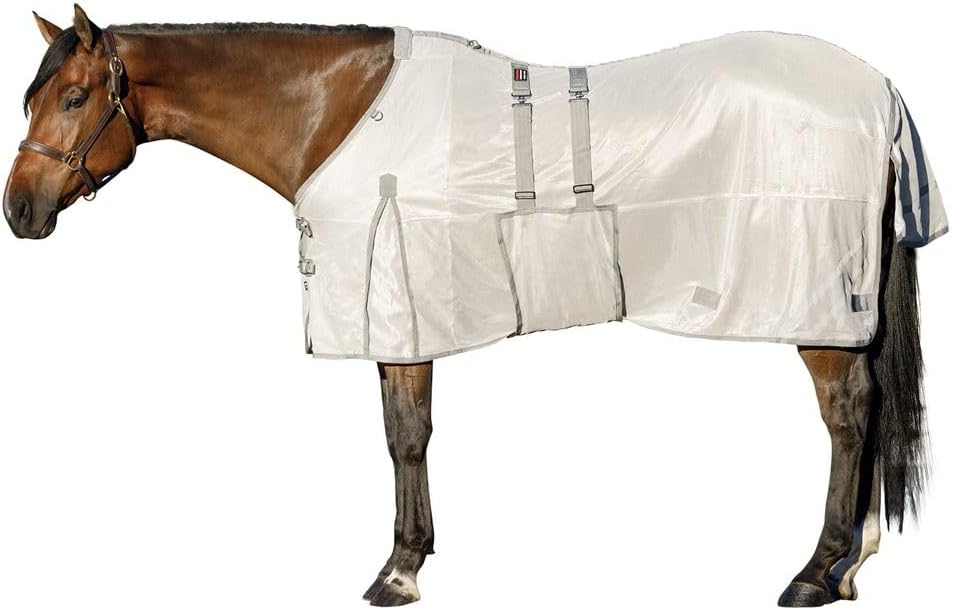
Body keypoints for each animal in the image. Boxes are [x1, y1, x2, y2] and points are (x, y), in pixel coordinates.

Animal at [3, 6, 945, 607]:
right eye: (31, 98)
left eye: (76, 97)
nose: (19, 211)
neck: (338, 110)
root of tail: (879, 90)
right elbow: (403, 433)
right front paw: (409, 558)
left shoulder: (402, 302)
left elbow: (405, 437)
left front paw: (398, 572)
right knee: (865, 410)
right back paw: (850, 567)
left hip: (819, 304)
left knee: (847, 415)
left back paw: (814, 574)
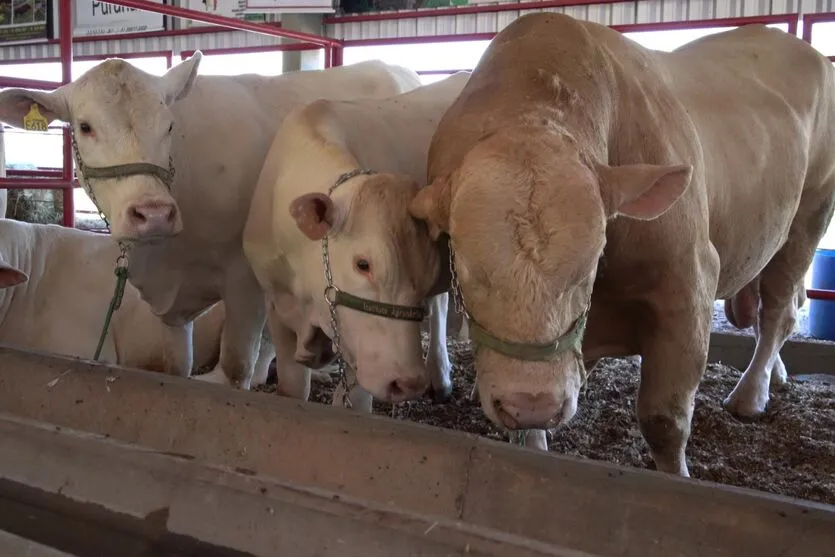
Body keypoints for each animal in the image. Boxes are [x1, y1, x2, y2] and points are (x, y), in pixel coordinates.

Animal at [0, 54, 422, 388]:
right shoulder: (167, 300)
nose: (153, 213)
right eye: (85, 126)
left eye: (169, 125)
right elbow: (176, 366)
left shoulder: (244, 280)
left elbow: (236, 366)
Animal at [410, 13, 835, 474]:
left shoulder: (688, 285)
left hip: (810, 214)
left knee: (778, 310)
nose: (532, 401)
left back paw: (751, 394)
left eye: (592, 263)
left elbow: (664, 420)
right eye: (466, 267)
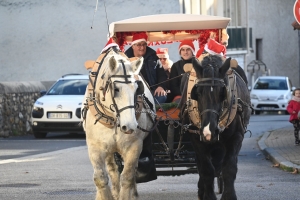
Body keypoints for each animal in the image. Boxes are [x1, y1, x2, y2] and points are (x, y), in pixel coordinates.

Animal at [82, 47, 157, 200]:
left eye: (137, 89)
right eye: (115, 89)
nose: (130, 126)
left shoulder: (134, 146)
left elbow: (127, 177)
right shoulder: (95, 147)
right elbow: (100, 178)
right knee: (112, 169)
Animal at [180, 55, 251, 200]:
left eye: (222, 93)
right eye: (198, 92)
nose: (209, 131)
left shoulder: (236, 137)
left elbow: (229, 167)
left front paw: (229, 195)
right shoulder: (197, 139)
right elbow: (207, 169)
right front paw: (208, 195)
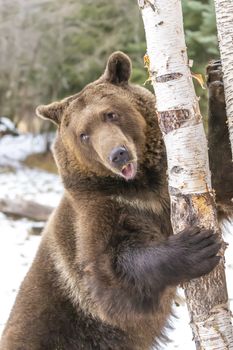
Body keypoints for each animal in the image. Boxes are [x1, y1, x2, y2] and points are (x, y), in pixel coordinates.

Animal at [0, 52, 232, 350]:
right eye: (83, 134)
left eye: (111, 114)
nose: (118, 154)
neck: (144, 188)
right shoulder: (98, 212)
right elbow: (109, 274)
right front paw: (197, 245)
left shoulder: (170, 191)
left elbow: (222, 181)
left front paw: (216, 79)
┄┄┄┄┄┄┄┄┄┄
Each line of the data needs to be output exactly, with any image excluded.

### Result of the exercise
Body keypoints for each animal in the image. Boxes are [x1, y1, x2, y2] and points are (x, y), in pixel coordinates.

Animal at [3, 6, 945, 607]:
right eye: (31, 98)
left eye: (76, 97)
nose: (19, 211)
neck: (338, 110)
root of tail: (879, 90)
right elbow: (403, 433)
right front paw: (409, 558)
left shoulder: (402, 302)
left elbow: (405, 437)
left front paw: (398, 572)
right knee: (865, 410)
right back paw: (850, 567)
left hip: (819, 304)
left knee: (847, 415)
left back paw: (814, 574)
Body keypoints for each animal in the image. Boxes are [x1, y1, x2, y2] and points are (x, y), in pixel coordinates.

Animal at [0, 54, 422, 388]:
right shoulder: (167, 300)
nose: (153, 213)
right eye: (85, 126)
left eye: (169, 125)
right elbow: (176, 366)
left shoulder: (244, 280)
left elbow: (236, 366)
Animal at [410, 13, 835, 474]:
left shoulder: (688, 285)
left hip: (810, 214)
left knee: (778, 310)
nose: (532, 401)
left back paw: (751, 394)
left eye: (592, 263)
left elbow: (664, 420)
right eye: (466, 267)
Body keypoints for each animal in the image. Boxes are [x1, y1, x2, y2] and points are (x, y), in pixel coordinates.

Animal at [82, 47, 157, 200]:
left eye: (137, 89)
right eye: (115, 89)
nose: (130, 126)
left shoulder: (134, 146)
left elbow: (127, 177)
right shoulder: (95, 147)
right elbow: (100, 178)
right knee: (112, 169)
Animal at [180, 55, 251, 200]:
left eye: (222, 93)
right eye: (198, 92)
nose: (209, 131)
left shoulder: (236, 137)
left elbow: (229, 167)
left front paw: (229, 195)
right shoulder: (197, 139)
right elbow: (207, 169)
right front paw: (208, 195)
Body keypoints for each animal in the image. Boxes are [x1, y1, x2, y2] and points are (x, y), in pixel coordinates.

Animal at [0, 52, 232, 350]:
right eye: (83, 134)
left eye: (111, 114)
nose: (118, 154)
neck: (144, 188)
right shoulder: (98, 212)
right elbow: (109, 274)
right front paw: (197, 245)
left shoulder: (170, 191)
left elbow: (222, 181)
left front paw: (216, 79)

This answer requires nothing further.